COVID Update #5

I’ve been eating junk cereal again and today was struck by how the back of the box of my Cinnamon Toast Crunch depicts pretty well the current state of mind of a lot of the world. This image takes up the whole of the back of the jumbo sized box:

If you’re not afraid to breathe when you must scuttle out for provisions, there’s some chance you’re outraged that the gubmint is trying to limit your freedoms as a ‘murican. Or maybe you’re outraged at those imbeciles. Or maybe you’re just not used to being around your family as much as the last few weeks have called for and are a little on edge. Maybe you’re just stir crazy. Maybe you work in a grocery store where people without masks breathe on you all day.

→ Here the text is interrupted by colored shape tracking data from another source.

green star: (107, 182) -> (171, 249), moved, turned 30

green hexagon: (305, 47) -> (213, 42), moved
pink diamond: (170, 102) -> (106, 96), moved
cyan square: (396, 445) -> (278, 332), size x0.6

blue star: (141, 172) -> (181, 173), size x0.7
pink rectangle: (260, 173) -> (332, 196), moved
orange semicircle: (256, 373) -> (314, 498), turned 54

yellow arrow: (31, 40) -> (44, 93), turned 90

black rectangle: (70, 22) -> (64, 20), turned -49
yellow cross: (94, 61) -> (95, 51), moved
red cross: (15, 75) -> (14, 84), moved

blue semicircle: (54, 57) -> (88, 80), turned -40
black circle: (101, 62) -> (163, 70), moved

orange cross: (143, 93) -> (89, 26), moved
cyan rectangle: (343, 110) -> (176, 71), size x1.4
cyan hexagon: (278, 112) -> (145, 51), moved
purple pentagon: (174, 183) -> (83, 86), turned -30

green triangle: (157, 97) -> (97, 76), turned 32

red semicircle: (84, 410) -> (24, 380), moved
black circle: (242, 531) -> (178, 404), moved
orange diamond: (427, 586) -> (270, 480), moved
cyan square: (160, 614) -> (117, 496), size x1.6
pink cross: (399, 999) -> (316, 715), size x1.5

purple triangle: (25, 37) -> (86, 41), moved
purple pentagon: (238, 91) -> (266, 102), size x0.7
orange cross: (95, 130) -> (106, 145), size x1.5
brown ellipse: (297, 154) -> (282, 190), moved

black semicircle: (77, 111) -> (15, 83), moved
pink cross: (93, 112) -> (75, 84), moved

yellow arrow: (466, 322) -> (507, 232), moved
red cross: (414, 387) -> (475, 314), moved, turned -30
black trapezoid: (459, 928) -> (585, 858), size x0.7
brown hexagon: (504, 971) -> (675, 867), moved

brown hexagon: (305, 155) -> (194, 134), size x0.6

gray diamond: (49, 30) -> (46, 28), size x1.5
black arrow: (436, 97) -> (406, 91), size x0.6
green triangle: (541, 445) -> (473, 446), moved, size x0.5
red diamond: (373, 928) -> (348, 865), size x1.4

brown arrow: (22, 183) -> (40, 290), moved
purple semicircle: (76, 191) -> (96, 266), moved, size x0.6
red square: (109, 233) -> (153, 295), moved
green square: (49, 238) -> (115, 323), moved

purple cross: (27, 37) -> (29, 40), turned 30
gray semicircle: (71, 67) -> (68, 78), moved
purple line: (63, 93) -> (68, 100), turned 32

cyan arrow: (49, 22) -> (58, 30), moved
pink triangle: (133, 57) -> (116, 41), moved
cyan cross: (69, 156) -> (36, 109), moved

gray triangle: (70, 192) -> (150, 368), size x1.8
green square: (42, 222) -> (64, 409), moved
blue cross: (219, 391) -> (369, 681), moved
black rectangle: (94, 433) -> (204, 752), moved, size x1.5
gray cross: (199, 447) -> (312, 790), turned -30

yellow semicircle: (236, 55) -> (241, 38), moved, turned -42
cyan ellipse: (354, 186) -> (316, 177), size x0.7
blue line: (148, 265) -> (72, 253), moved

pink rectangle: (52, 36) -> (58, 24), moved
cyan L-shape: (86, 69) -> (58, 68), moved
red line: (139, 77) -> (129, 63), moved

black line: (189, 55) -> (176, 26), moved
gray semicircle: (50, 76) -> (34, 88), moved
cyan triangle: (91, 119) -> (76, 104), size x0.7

Maybe you work in a hospital, risking your health to help others. I don’t believe this is a special edition box of cereal printed for this moment in time, but it certainly seems to fit the general mood.

Gas yesterday at my usual station was $1.699. Grocery availability was reasonable, though some things are still being rationed. I was able to buy a 6-pack of toilet paper for the first time in weeks. I did have to go to a second store to get some cannellini for a white chicken chili.

School is officially shut down for the year, and the district has shared plans for calculating final grades. AP exams are still on for my daughter. A driver’s ed course I had signed her up for is moving to an online format for the classroom portion. My son is having an extended break. He is chewing through books very rapidly, which is nice, as he had really slowed down his reading for a while. He spends a lot of his afternoons out in a hammock in the yard with a book.

Some neighbors continue to have guests, which is sort of disturbing.

My hair is about as long as it’s been in my adult life; so is my beard, though that I could trim confidently. I figure if I’m going to look like a caveman, I may as well wear the whole look.

Our postal service is apparently struggling, and people are buying stamps to try to help save the organization. I ordered a couple of books of dinosaur stamps I’m a little excited about. This matters because there’s a very plausible fear that with an election coming up in November, we’ll need to vote by mail if social distancing is still called for. If our authoritarian president allows the post office to go bust, he increases his odds of winning, as greater voter participation tends to go badly for Republicans. It’s shocking that this is a thing we have to worry about. Who would have thought 5 or 6 years ago that this would be a worry?

Life for me remains mostly as it was before the pandemic, though I feel a little more contaminated when I come home from the grocery store now than I did before, and I go outside the neighborhood a little less than I had before (but not much; I was a homebody to begin with). I do feel like I’m living at the top of a slide down into an authoritarian dystopia, which is unsettling and a little hard to fathom. Maybe it’s also hyperbole. I do hope so.